I don't know about any specific programs, but lots of cardio is always good for helping you last longer on the slopes. I would also say workout the major muscle groups in legs (Hamstrings, Quads, etc.) and I would also recommend working out your calves. Having strong calves makes a huge difference!


----------



## andrewdod (Mar 24, 2013)

Strengthen your core, do lots of abdominal and back workouts, do push-ups bench work lots of lunges, squats, leg presses, and calf raises. Also do total body workouts, such as split jerk, power cleans, snatches, dead lifts etc. those all help strengthen your core and entire body. These can be all split up over the course of a 4 day lifting week, you wouldn't get anything out of it if you did everything in one day.


----------



## CassMT (Mar 14, 2013)

i just scored a killer bowflex on craiglist , pretty stoked , my goal is to be in my best shape by Dec 7. bowflex and daily skating park are gonna be the ticket i think...and fewer croissant, damn i love fukin croisssant


----------



## ThredJack (Mar 18, 2014)

Ravaging Rami said:


> I don't know about any specific programs, but lots of cardio is always good for helping you last longer on the slopes. I would also say workout the major muscle groups in legs (Hamstrings, Quads, etc.) and I would also recommend working out your calves. Having strong calves makes a huge difference!





andrewdod said:


> Strengthen your core, do lots of abdominal and back workouts, do push-ups bench work lots of lunges, squats, leg presses, and calf raises. Also do total body workouts, such as split jerk, power cleans, snatches, dead lifts etc. those all help strengthen your core and entire body. These can be all split up over the course of a 4 day lifting week, you wouldn't get anything out of it if you did everything in one day.


I ca't be sure yet, until I actually start and see what kind of exercises are actually in it, but it sounds like this might do those things.


----------



## jimb0 (Jan 22, 2013)

You should be focusing on your core and girdle area.

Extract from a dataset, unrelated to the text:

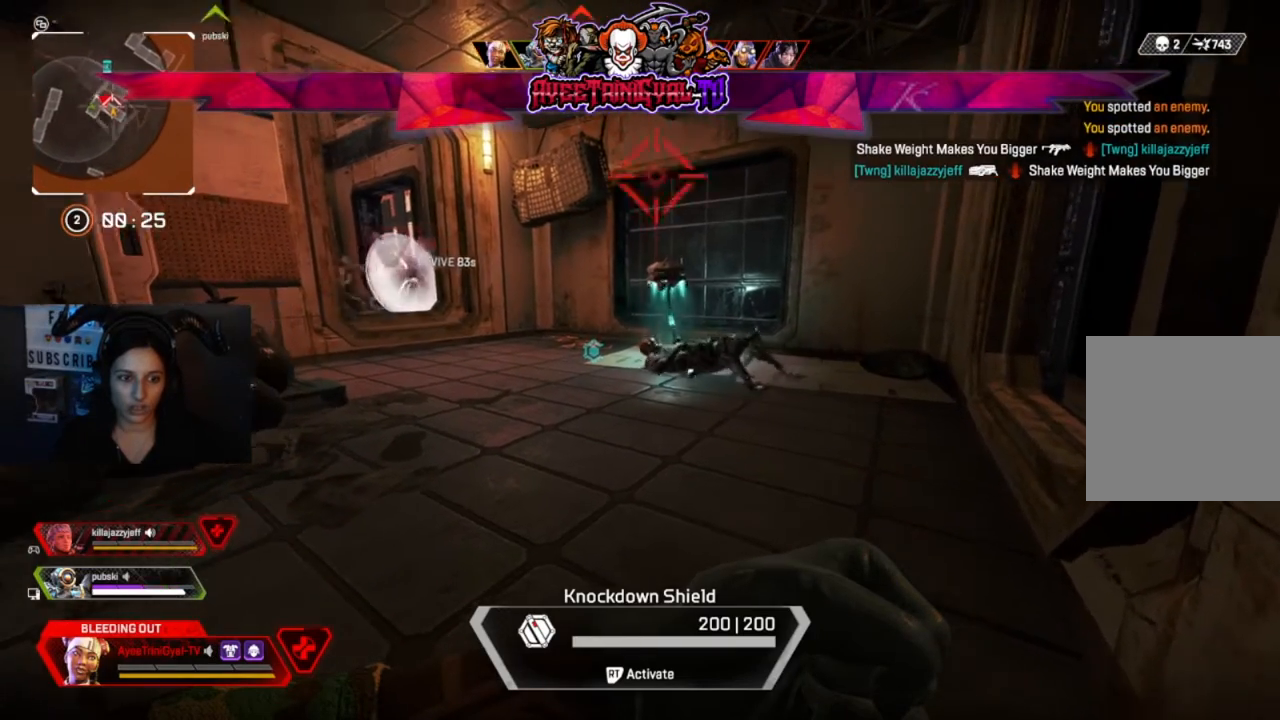
{"buttons": [], "left_stick": "center", "right_stick": "center", "events": [[67, "right_stick", "center"]]}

I snowboard and downhill mountain bike all summer, these are the areas that we work with all day on the mountain. 

I suggest exercises like deadlifting, kettle bell swings (which are amazing for your hips /flexors and hamstrings) light squats and other full body work outs. 

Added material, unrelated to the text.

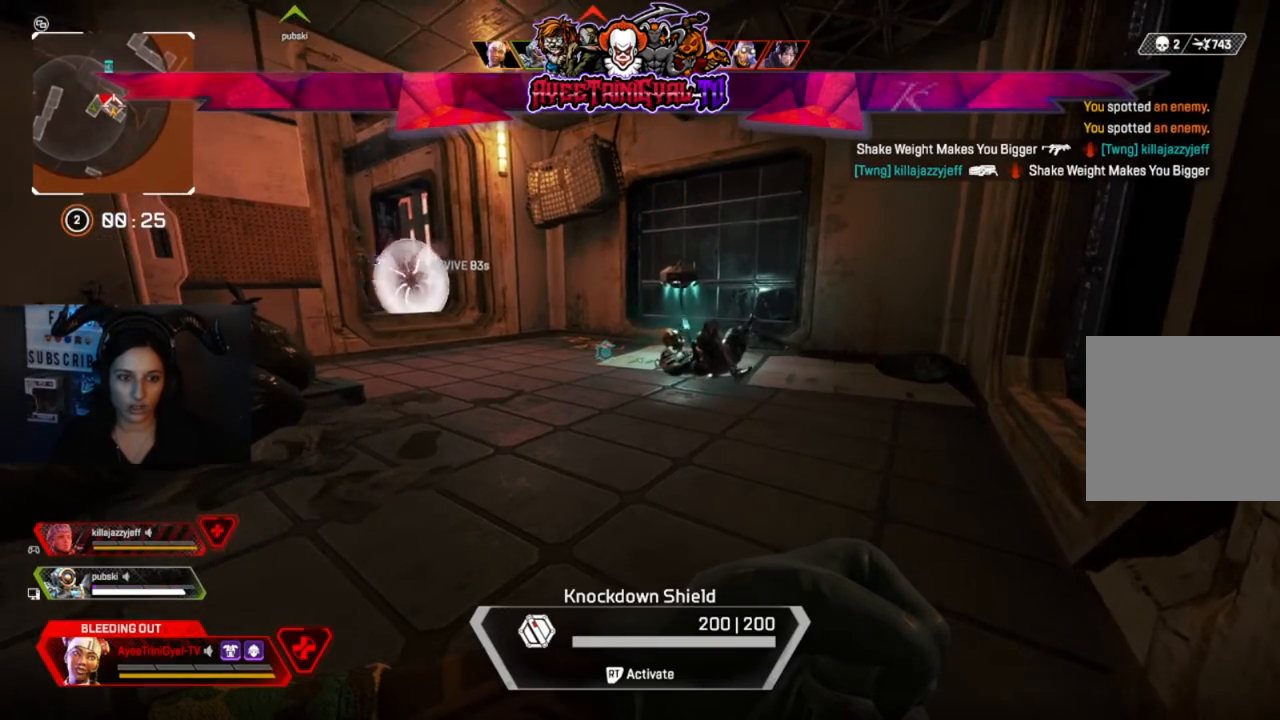
{"buttons": [], "left_stick": "center", "right_stick": "right", "events": [[67, "right_stick", "left"], [200, "right_stick", "center"], [467, "right_stick", "right"]]}
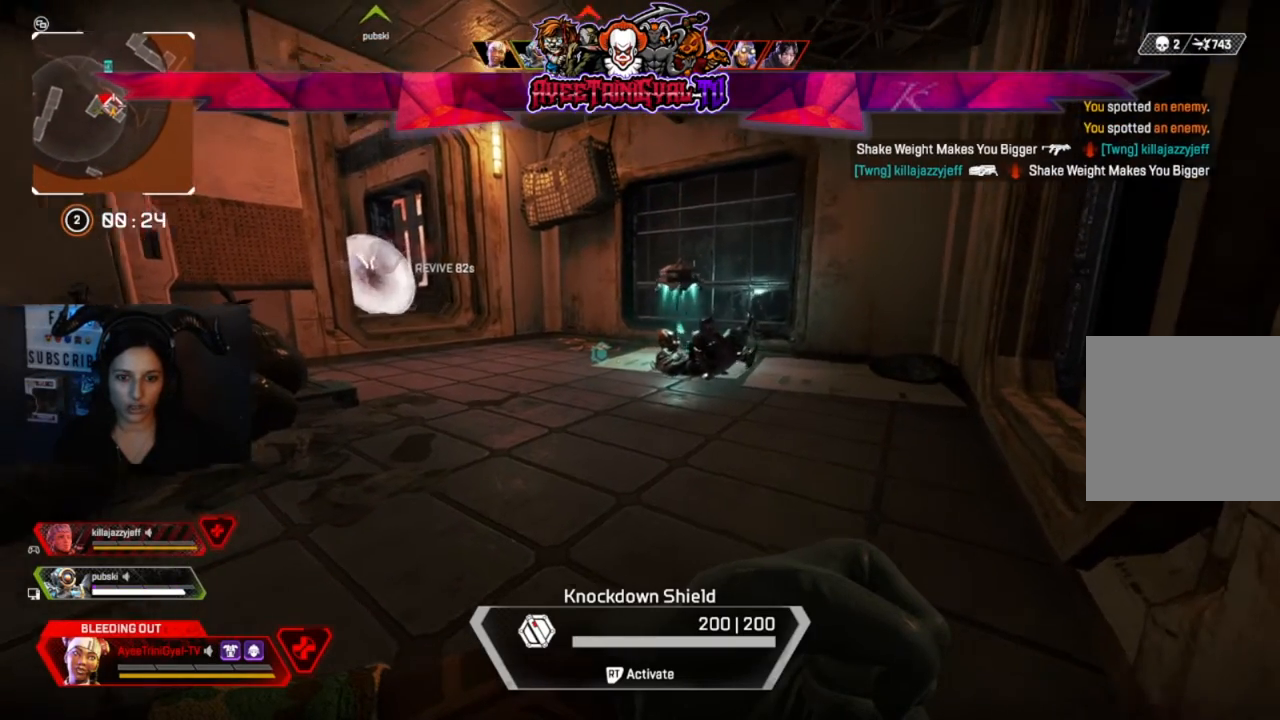
{"buttons": [], "left_stick": "center", "right_stick": "up-right", "events": [[100, "right_stick", "center"], [433, "right_stick", "up-right"]]}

I did the insanity workout for two months and stopped. I also did the first P90 X for some years, they work if you stick to them and really try. But after trying kettle bells for the past two months I wont go back to anything else. It is full body, works the areas I need to be strong and flexible in and takes me about half hour to get done. Take a look at some workouts.


----------



## twowheeled (Jan 1, 2014)

you want to do plyometrics. That stuff is all jumping around, doing squats, fake skiing, etc. Perfect for getting into shape for riding.


----------



## 16gkid (Dec 5, 2012)

Squats and Cardio will get it done!


----------



## Donutz (May 12, 2010)

One thing that seems to get missed is isometrics. You are essentially holding a semi-squat for x minutes for each run. Neither explosive movement training nor strength training is going to specifically address that. I've been having thigh-burn issues the last couple of years, so this year during the off-season I'll be doing horse stance at least once during each gym session. I figure if I can get to the point of holding a full horse stance for 10 minutes, I can survive going down a run.


----------



## ThredJack (Mar 18, 2014)

So I gather I should still do the workout, and add some things to work the right areas. Like squats and such?


----------



## snowman55 (Feb 17, 2012)

Chase women. That's a great workout. Get a bonus workout if you catch one.


----------



## SnowDogWax (Nov 8, 2013)

andrewdod said:


> Strengthen your core, do lots of abdominal and back workouts, do push-ups bench work lots of lunges, squats, leg presses, and calf raises. Also do total body workouts, such as split jerk, power cleans, snatches, dead lifts etc. those all help strengthen your core and entire body. These can be all split up over the course of a 4 day lifting week, you wouldn't get anything out of it if you did everything in one day.


^^^^
Great info here, just add some High Intensity Interval Training for your cardio work.


----------



## andrewdod (Mar 24, 2013)

Donutz said:


> One thing that seems to get missed is isometrics. You are essentially holding a semi-squat for x minutes for each run. Neither explosive movement training nor strength training is going to specifically address that. I've been having thigh-burn issues the last couple of years, so this year during the off-season I'll be doing horse stance at least once during each gym session. I figure if I can get to the point of holding a full horse stance for 10 minutes, I can survive going down a run.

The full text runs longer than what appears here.